__Exercise instructions__:
Pull out every line in the rows below that contains the string "algorithm". The match is case-sensitive.

__Provided data__:
○ ○ ○
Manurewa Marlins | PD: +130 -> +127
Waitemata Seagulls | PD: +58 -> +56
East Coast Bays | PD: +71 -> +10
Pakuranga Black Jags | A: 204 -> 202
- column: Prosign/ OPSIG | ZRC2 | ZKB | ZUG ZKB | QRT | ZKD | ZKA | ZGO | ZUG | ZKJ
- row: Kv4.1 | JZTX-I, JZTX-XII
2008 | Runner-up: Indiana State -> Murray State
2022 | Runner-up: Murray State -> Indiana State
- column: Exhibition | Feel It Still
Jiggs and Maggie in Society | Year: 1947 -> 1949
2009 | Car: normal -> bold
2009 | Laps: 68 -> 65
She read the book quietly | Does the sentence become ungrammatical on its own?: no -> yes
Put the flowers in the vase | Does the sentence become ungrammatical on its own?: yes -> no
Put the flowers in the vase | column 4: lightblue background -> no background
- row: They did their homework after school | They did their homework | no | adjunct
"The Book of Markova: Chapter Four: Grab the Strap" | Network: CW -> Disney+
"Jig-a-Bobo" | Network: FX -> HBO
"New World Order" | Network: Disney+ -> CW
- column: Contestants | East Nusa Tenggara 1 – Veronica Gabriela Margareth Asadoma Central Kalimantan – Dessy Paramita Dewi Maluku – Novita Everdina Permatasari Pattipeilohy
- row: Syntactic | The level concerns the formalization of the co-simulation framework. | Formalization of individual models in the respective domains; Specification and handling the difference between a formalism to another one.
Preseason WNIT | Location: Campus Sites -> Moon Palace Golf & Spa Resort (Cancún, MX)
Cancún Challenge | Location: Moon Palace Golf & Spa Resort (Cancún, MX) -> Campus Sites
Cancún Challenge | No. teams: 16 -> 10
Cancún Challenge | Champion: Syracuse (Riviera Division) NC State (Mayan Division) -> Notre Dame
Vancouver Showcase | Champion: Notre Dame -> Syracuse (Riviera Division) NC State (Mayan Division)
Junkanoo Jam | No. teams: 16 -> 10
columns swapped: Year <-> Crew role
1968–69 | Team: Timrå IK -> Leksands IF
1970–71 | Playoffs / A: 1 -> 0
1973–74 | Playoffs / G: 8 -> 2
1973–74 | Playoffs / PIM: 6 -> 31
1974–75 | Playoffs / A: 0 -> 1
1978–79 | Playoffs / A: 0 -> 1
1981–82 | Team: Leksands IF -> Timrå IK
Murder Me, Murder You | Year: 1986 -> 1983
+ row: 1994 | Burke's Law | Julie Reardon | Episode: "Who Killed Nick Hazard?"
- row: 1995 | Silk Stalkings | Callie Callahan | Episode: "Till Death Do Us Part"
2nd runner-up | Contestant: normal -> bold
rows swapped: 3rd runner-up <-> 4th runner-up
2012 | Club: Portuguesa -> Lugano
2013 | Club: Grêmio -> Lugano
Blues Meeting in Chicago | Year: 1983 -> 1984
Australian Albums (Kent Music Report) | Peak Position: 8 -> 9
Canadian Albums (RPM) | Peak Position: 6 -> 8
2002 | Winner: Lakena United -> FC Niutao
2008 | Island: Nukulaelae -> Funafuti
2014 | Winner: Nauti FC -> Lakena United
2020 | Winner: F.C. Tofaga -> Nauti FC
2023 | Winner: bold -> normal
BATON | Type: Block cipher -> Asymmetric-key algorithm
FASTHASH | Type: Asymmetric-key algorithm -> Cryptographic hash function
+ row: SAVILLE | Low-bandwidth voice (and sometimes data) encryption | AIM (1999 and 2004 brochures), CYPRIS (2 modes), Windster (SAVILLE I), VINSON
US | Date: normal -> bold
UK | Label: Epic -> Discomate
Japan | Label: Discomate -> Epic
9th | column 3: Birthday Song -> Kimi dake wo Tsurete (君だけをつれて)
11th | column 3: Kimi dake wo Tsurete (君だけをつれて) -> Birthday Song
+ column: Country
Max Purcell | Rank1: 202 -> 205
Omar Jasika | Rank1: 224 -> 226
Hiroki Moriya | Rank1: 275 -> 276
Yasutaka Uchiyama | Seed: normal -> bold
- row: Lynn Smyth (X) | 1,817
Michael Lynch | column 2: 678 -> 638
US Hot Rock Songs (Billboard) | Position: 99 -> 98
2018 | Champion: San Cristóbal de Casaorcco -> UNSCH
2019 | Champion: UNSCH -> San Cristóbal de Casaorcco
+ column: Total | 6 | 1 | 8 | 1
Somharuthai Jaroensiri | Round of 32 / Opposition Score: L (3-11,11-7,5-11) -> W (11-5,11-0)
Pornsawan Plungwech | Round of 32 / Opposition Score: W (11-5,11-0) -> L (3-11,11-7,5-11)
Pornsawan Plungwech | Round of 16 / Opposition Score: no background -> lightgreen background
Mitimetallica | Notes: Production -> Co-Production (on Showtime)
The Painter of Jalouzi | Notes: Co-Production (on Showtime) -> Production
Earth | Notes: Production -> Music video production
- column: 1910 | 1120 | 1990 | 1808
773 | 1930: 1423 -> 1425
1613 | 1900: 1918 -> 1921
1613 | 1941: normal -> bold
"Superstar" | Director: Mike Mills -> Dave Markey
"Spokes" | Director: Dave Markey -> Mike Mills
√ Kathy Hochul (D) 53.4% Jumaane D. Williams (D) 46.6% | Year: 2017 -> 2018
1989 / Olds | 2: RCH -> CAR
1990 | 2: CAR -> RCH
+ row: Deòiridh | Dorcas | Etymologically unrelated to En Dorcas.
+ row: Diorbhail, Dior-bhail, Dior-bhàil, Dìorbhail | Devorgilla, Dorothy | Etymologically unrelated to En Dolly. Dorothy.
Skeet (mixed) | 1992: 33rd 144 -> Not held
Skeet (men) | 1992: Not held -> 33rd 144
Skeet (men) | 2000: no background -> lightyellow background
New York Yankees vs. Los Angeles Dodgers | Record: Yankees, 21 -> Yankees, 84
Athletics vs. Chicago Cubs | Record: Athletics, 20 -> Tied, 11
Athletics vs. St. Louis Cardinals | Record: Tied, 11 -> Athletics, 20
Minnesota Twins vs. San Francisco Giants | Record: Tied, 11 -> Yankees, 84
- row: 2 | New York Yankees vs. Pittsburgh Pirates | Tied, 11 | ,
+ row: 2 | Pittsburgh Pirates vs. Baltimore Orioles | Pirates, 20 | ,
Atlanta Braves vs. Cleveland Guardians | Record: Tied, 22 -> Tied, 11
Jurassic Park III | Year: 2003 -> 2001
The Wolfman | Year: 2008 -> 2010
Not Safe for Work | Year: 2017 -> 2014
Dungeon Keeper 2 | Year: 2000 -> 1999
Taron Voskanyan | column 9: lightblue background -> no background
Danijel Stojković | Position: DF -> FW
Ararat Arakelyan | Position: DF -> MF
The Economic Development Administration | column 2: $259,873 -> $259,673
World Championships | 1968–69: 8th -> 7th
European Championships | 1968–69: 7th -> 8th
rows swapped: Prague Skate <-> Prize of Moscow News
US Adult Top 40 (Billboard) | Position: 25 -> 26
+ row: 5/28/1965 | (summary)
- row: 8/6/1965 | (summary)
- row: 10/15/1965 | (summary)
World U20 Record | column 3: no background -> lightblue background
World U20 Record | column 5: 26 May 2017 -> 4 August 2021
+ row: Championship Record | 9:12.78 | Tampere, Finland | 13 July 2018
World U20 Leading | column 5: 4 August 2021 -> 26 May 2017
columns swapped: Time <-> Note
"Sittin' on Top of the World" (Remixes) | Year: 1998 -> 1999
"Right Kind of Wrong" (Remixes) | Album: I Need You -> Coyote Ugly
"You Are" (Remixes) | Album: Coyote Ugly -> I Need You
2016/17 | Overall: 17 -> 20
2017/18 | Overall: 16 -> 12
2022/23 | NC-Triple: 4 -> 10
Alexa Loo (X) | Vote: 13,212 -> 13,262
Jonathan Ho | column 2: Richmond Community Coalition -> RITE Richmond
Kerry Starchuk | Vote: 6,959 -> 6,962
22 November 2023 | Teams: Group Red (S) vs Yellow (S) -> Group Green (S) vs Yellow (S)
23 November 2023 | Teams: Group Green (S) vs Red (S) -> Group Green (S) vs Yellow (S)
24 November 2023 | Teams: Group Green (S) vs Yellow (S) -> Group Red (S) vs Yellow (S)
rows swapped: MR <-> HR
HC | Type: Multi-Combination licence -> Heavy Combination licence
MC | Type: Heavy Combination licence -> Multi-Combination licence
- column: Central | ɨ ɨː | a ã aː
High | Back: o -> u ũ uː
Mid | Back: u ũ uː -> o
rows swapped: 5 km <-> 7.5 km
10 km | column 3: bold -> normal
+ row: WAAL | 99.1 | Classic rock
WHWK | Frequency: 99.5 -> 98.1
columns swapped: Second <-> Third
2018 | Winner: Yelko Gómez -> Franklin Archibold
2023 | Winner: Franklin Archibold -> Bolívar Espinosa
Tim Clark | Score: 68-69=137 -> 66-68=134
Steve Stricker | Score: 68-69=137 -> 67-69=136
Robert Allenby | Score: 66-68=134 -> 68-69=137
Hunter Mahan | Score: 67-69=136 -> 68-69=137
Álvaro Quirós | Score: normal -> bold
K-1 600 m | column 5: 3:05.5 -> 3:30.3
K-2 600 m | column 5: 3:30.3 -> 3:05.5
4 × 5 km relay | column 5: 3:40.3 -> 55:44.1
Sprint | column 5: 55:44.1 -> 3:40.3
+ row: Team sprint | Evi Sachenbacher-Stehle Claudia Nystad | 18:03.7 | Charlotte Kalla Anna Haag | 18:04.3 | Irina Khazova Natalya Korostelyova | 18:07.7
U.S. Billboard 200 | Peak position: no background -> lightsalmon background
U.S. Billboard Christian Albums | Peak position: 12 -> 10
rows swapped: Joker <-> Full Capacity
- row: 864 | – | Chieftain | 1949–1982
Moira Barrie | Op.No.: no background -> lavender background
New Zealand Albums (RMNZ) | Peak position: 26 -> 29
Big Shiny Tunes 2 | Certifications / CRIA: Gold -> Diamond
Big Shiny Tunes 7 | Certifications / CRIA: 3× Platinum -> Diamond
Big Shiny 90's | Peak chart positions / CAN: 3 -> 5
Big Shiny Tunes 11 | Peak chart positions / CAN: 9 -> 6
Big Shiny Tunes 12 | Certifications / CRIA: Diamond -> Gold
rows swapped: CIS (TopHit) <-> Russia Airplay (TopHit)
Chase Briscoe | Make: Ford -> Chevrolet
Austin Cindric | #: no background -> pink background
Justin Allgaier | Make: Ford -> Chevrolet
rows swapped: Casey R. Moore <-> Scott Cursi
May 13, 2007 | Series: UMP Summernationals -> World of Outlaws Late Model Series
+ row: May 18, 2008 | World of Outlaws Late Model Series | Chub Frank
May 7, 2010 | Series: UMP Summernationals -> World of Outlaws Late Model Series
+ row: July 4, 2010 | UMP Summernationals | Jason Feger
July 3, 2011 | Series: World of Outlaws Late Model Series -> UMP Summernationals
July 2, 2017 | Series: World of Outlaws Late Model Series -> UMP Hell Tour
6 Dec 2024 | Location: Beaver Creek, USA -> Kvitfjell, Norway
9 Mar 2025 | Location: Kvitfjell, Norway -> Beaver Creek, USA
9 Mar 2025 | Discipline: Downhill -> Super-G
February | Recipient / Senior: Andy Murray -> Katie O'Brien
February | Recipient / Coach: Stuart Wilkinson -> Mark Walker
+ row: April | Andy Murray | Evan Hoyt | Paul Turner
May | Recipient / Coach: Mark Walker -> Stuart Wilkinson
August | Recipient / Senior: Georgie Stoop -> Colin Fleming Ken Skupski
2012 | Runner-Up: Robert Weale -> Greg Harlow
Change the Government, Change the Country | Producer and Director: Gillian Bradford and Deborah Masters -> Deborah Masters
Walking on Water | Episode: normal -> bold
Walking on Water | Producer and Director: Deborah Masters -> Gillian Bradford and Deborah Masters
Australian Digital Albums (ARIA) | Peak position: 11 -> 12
○ ○ ○
__Exercise answer__:
BATON | Type: Block cipher -> Asymmetric-key algorithm
FASTHASH | Type: Asymmetric-key algorithm -> Cryptographic hash function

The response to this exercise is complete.